§ **To-do item**: Each line holding the string "color" is to be copied from the data.

§ **Data extracts**:
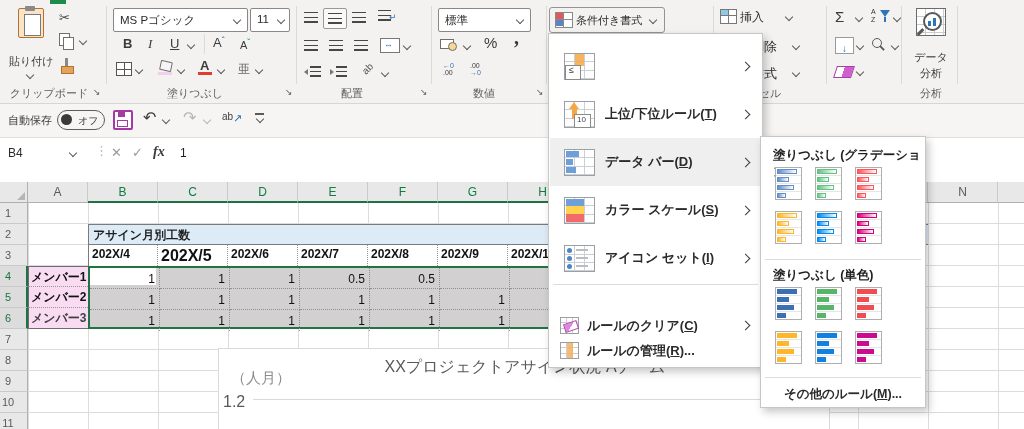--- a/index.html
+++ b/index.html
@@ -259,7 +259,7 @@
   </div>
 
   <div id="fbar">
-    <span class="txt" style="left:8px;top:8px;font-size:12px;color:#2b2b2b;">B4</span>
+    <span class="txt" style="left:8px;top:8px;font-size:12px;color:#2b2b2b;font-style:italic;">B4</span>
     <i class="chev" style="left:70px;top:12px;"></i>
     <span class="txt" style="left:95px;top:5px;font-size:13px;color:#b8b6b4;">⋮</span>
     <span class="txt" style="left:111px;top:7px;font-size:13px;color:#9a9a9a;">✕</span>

§ **Expected output**:
-    <span class="txt" style="left:8px;top:8px;font-size:12px;color:#2b2b2b;">B4</span>
+    <span class="txt" style="left:8px;top:8px;font-size:12px;color:#2b2b2b;font-style:italic;">B4</span>
     <span class="txt" style="left:95px;top:5px;font-size:13px;color:#b8b6b4;">⋮</span>
     <span class="txt" style="left:111px;top:7px;font-size:13px;color:#9a9a9a;">✕</span>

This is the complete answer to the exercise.